What needs to be done ▸
Find the lines holding the string "Creation" in the data, then copy all of them.
>>>>
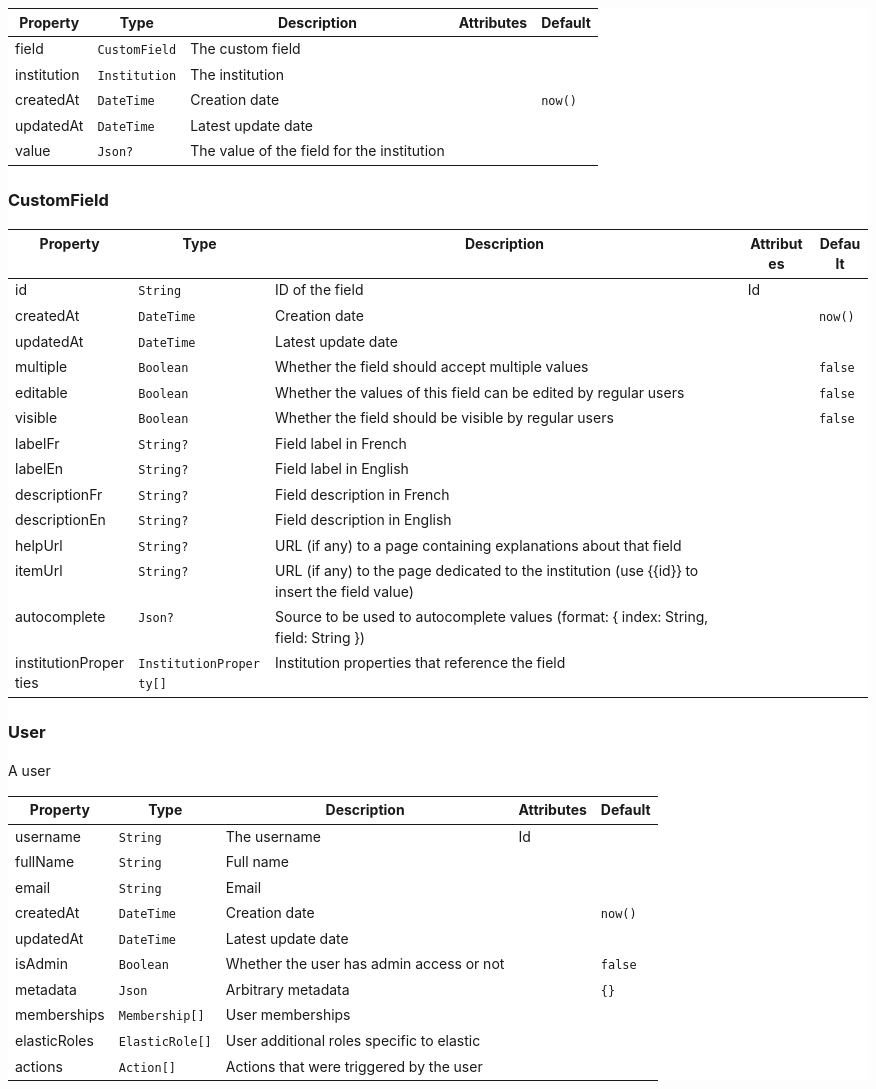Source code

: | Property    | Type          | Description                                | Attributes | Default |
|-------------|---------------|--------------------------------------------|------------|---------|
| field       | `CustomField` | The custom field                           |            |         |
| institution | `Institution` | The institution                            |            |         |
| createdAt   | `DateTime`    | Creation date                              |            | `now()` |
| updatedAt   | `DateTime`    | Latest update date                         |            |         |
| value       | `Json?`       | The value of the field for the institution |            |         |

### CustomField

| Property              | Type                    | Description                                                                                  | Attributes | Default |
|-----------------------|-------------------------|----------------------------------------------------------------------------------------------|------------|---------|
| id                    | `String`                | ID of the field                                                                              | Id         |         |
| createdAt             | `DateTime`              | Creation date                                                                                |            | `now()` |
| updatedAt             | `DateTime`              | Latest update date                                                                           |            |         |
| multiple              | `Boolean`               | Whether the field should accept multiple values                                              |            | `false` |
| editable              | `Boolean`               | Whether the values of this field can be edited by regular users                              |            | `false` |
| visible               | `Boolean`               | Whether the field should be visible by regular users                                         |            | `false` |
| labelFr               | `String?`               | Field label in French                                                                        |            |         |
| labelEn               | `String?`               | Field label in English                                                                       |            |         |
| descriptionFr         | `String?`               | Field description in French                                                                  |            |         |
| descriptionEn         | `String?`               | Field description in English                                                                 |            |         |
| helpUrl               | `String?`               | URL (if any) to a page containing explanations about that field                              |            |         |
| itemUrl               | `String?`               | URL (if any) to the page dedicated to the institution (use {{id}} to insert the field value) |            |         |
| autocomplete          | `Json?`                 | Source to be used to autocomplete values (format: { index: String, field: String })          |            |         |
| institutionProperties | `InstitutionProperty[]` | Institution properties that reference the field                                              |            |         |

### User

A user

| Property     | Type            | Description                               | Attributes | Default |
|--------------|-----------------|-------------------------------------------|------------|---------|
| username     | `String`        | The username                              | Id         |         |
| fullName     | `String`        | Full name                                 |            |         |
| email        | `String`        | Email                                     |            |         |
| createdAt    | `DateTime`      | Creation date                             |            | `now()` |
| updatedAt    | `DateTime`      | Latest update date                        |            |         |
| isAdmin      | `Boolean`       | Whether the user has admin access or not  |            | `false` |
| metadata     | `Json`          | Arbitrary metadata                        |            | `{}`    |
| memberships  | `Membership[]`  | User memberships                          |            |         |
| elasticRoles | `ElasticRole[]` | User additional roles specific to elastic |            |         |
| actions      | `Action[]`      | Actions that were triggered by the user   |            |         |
<<<<
Result of the exercise ▸
| createdAt   | `DateTime`    | Creation date                              |            | `now()` |
| createdAt             | `DateTime`              | Creation date                                                                                |            | `now()` |
| createdAt    | `DateTime`      | Creation date                             |            | `now()` |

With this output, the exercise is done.